Daraus entwickelte sich auch seine nie angestrebte Dirigentenkarriere. „Ich habe zu dirigieren begonnen, um die Musik meiner Generation aufzuführen. Es gab nicht so viele Dirigenten, die das konnten und wollten. Als ich mit dem Dirigieren begonnen habe, bemerkte ich, dass ich dafür eine bestimmte Begabung habe. Das war für mich völlig unerwartet“, beschreibt er mit der ihm eigenen Nüchternheit und Klarheit ihre Anfänge. Sie führte ihn vom Direktor der Theatermusik der Compagnie Renaud-Barrault zur Leitung der Domaine Musical, den Donaueschinger Musiktagen, zu Chefpositionen beim BBC Orchestra London, den New Yorker Philharmonikern und dem von ihm begründeten Ensemble Intercontemporain, nach Bayreuth, wo er den Jahrhundert-„Ring“ und „Parsifal“ dirigierte sowie als ständiger Dirigent zu den Wiener und Berliner Philharmonikern und den Orchestern von Cleveland, Chicago und Los Angeles. Zwischen 1960 und 1963 unterrichtete Boulez an der Musikakademie Basel, ab 1963 an der Harvard University. 1971 gründete er das Institut de Recherche et Coordination Acoustique/Musique (IRCAM) in Paris und wurde dessen erster Direktor.

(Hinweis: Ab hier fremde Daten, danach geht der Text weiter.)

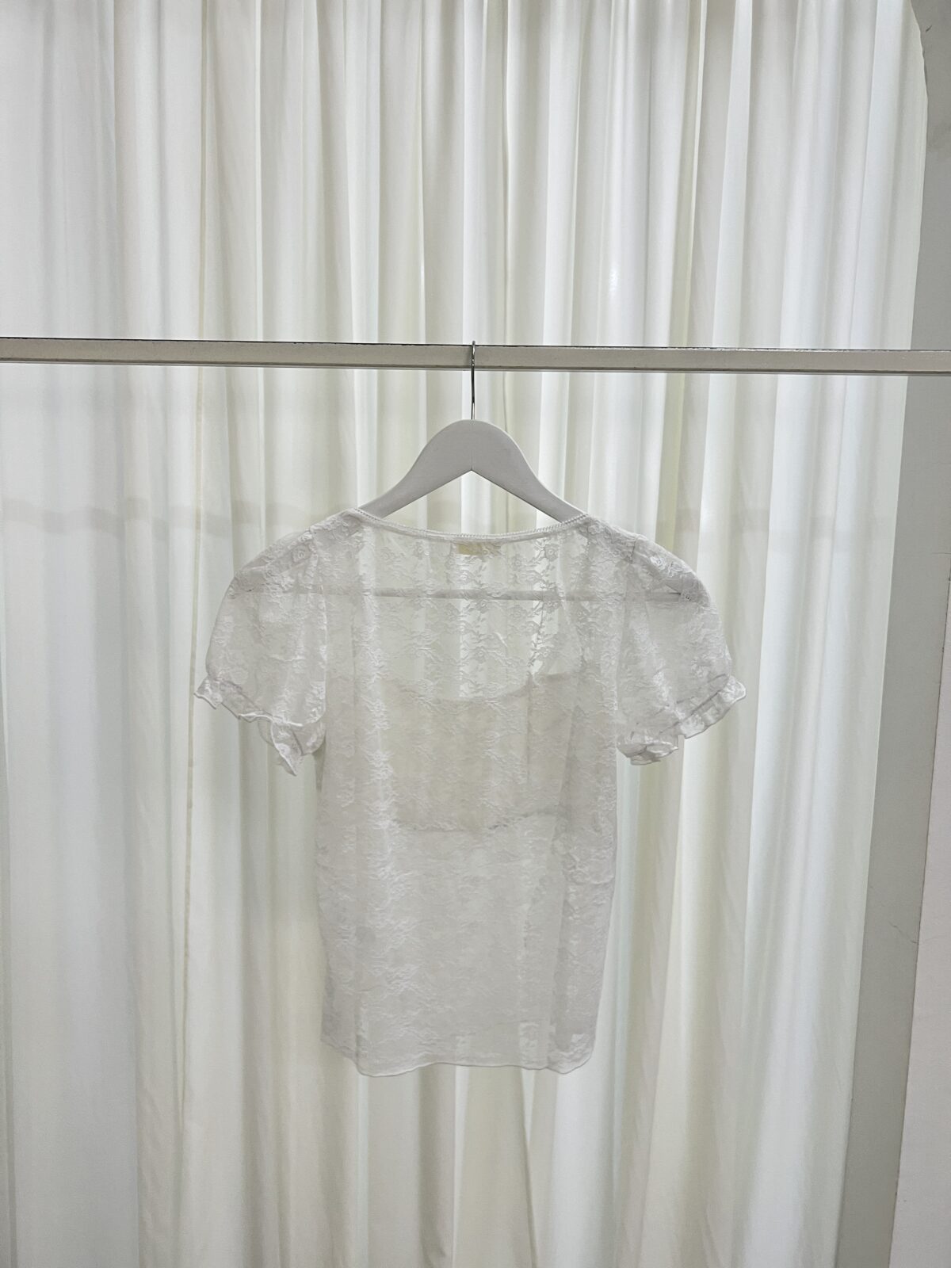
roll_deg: -0.6
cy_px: 634
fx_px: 952
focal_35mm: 26
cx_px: 476
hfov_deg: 53.1
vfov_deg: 67.3
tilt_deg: -7.3
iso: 64
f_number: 1.5
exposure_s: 1/50
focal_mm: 5.7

Komponieren vor Dirigieren

Trotz dieser vielfältigen Tätigkeiten, für die er mit einer Vielzahl höchster Ehrungen bedacht wurde, hat Boulez nie auf seine eigentliche Aufgabe, die Komposition, verzichtet. Weil ihm weitreichende eigenständige Kreativität stets wichtiger war als noch so brillante nachschöpferische Kompetenz, er zudem weiß, dass Komponieren eine größere Herausforderung darstellt als Dirigieren. Folgerichtig vielfältig präsentiert sich sein anfangs durch die Zwölftontechnik bestimmtes, später seriellen Techniken und der Neugier für elektroakustische Möglichkeiten verpflichtetes Œuvre. Darunter Klassiker wie „Le Marteau sans Maître“, „Rituel“, die als work-in-progress gedachte Orchesterversion seines frühen Klavieropus „Douze Notations“, „Répons“ oder „Anthèmes“.

So unterschiedlich sein Œuvre auch ist, geeint ist es durch die Konzentration auf Klang und Struktur. Schließlich gehören sie „genauso zusammen wie Raum und Form“.